┌─ Excerto escolhido
17. Inexiste qualquer ofensa a qualquer Direito Fundamental.
18. Por razões de certeza e de segurança jurídica, impõe-se tal entendimento.
19. Com efeito, nunca se poderia admitir que toda e qualquer deliberação dos órgãos de uma Junta de Freguesia fosse, a todo o tempo passível de ser declarada inválida, por nula.
20. Note-se que, estamos perante um órgão colegial e no âmbito do seu poder discricionário, exercido por voto secreto, de escolher quem considera competente.
21. Pensar o contrário será sempre postergar, maxime, o próprio princípio do Estado de Direito Democrático e a separação de poderes, necessária ao seu bom funcionamento.
22. Note-se que, repita-se, estamos a falar de um órgão e de um acto cuja legitimidade é a vontade do povo.
23. Por outro lado, a simples existência de vícios de forma, o que só por mera hipótese de raciocínio se admite, terá sempre que ser sanável pelo decurso do tempo, in casu 3 meses.
24. Ora, é essencial que decorrido prazo, razoavelmente curto, a actuação da Administração Local se consolide, se torne estável. Na medida em que,
25. Se trata de um órgão democraticamente eleito.
26. Sendo que, ao deliberar em sentido diferente, violou o Tribunal Central o previsto na Lei 169/99 de 18/09, alterada pela Lei 5-A/2002, de 11/01, os artigos 133.°, 135.° e 136.° do CPA, assim como os artigos referentes aos Princípios Administrativos gerais, previstos no capítulo II, da Parte I do mencionado diploma.
27. Por um determinado período de tempo.
28. Com autonomia deliberatória e com normas jurídicas especialmente aplicadas.
29. Excepcionalmente os actos inválidos são nulos.
30. O que, salvo douta opinião contrária, não se verifica na questão em análise.
31. Na verdade, inexiste qualquer violação do direito fundamental de acesso a cargos públicos, muito menos do seu conteúdo essencial.
32. Com a devida vénia pelo douto acórdão recorrido, este padece, daquilo que se pode designar como «o fascínio dos Direitos Fundamentais».
└─
> _Tarefa pedida 1_:
Segundo o excerto escolhido, qual é o prazo pelo qual os vícios de forma terão de ser sanáveis pelo decurso do tempo?
> _Tarefa pedida 2_:
Copie do excerto escolhido o trecho que vai de "23. Por outro" até "casu 3 meses.".
┌─ Dados fornecidos
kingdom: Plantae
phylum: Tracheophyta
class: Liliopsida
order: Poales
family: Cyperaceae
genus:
└─
> _Resposta 1_:
Três meses.

> _Resposta 2_:
23. Por outro lado, a simples existência de vícios de forma, o que só por mera hipótese de raciocínio se admite, terá sempre que ser sanável pelo decurso do tempo, in casu 3 meses.